News last night that two of Melbourne’s most concerning cases of COVID-19 were actually false positives caused Victoria’s overall case numbers to go backwards yesterday.
False positives in COVID-19 tests are rare — and experts say their discovery is proof Australia’s testing system is robust — but they can happen when tens of thousands of tests are being taken on a given day.
Here’s how they happen, and why.
What is a false positive test?
The vast majority of COVID-19 tests conducted in Australia return a negative result.
But very occasionally a test returns a positive result when it shouldn’t, because the person tested was not infectious with COVID-19.
That can lead to cases being reported when the person in question has not in fact been infected.
“False positives and false negatives are inevitable. They do happen and they will continue to happen,” Dean Whiting from Pathology Technology Australia said.
“But we rely on the expertise of our laboratorians and on the technology to be able to protect these areas and prevent them from happening too often.”
The two false positive cases in Victoria were of particular concern because they had been described as “fleeting contact”, suggesting a high level of infectiousness in the variant currently active in Melbourne.
How does a false positive test happen?
Mr Whiting, a trained clinical biochemist who heads Australia’s peak pathology technology body, said PCR tests — which usually involve a swab of the nose and throat — were the most common tests in Australia.
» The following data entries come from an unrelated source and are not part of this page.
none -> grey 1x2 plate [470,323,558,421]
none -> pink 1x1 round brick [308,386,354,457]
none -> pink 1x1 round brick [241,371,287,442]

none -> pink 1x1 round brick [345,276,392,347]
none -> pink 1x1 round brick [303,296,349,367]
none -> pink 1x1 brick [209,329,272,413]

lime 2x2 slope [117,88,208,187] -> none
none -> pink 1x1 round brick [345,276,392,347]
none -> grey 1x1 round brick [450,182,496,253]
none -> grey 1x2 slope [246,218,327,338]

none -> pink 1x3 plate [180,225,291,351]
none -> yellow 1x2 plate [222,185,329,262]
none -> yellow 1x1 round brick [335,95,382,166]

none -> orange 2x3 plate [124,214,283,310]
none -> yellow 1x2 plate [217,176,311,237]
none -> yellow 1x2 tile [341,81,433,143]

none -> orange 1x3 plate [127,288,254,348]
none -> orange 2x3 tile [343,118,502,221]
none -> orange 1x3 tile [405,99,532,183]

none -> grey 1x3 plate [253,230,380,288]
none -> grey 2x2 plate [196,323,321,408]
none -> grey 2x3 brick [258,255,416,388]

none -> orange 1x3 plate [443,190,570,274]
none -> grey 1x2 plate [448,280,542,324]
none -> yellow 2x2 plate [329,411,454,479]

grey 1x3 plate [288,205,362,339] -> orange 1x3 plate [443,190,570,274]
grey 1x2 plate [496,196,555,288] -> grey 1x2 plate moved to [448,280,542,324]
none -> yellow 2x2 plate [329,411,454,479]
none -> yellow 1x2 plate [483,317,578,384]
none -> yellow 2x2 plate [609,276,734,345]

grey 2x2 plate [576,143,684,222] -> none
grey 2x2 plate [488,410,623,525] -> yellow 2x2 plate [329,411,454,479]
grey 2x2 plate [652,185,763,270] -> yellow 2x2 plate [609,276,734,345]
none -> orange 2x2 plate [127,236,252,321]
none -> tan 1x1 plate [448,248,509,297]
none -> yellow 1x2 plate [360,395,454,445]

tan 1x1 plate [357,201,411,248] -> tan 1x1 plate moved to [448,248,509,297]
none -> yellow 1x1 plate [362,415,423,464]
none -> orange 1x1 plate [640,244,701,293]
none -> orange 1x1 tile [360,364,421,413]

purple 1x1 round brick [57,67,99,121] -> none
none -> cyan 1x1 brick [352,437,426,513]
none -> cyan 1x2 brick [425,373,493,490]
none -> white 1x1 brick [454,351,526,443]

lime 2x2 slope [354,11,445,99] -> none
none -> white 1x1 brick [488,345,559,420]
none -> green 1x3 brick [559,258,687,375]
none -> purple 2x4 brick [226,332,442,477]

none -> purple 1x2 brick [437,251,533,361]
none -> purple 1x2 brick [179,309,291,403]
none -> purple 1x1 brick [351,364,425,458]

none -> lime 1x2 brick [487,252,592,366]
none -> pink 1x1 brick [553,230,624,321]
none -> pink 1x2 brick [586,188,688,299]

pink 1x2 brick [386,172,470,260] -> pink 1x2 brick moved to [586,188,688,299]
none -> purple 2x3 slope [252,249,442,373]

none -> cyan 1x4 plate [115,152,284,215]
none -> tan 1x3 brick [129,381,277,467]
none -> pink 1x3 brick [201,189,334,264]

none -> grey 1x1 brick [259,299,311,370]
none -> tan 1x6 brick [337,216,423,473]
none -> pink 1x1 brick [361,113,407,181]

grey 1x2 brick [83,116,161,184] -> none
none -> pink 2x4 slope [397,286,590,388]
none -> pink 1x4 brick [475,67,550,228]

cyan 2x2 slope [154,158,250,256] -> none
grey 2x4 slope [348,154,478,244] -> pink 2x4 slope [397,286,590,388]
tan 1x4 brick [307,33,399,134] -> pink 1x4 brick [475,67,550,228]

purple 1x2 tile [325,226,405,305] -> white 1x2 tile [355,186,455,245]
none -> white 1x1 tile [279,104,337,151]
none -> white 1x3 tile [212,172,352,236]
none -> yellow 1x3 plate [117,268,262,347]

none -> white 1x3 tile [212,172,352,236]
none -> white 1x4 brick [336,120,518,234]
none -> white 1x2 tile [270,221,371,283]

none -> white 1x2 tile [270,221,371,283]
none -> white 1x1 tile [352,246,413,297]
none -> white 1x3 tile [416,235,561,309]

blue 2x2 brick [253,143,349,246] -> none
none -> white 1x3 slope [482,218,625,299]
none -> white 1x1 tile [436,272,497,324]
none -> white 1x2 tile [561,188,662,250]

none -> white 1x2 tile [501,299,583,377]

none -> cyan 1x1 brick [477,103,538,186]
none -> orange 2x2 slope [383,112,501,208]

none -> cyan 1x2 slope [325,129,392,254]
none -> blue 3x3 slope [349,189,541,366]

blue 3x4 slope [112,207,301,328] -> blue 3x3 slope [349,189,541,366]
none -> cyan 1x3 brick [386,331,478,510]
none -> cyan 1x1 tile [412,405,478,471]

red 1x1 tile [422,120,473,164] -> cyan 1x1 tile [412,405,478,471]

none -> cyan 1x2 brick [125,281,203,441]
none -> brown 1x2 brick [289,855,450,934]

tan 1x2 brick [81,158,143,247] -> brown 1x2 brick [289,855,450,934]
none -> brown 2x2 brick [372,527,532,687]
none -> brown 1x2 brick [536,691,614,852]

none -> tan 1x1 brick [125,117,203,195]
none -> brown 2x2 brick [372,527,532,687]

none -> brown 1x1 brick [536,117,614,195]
“In the case of PCR testing for COVID, there’s two general buckets into which false positives fall,” he said.
“The first is the lab error, a mix-up of samples or a contamination of samples somewhere between the collection of the sample and through to the measurement.
“The second bucket is a little more complex.
“PCR is extremely sensitive and will pick up remnant RNA from the virus many days, or even months, after the virus has resolved and is no longer infectious.
He said there were different methods of administering tests — including testing saliva, the back of the throat, and the nostrils, each of which had different positivity rates.
How frequent are false positives?
The rate of false positives is low for PCR tests, and Mr Whiting said the fact these false positives were detected meant the system was working.
“Australians can have utmost confidence in the testing technology and the laboratories doing the testing,” he said.
“In fact, it’s because of the quality systems in the laboratories that we probably found these two false positives.”
Acting Victorian Premier James Merlino said the cases were identified through “a lot of testing and retesting and examination of the cases, of their circumstances and making sure we have got the right information”.
“There is the rare occasion where you get a false positive or get a false negative. That has been the case all the way through.”
Don’t expect it to change Melbourne’s lockdown
Despite the announcement of the false positives, the news has not impacted the timeline of Victoria’s lockdown, which is set to last until next week.
The health advice for Victoria still required a lockdown, Mr Merlino said, noting that other “fleeting contact” cases remained genuine, and that the infection threat was real.
“There have been a number of other cases where we have seen fleeting contact and transmission,” he said.
“The proposition put forward by public health was that we needed this further seven-day period for Greater Melbourne to absolutely run this thing to the ground. That remains the case.”
Authorities are also concerned about the emergence of the Indian variant known as the Delta strain, which has not previously been noted in the Australian community.
“It has obviously had very high transmission potential, because it spread extremely rapidly across India to become the predominant variant, almost the exclusive variant there,” Chief Health Officer Brett Sutton said.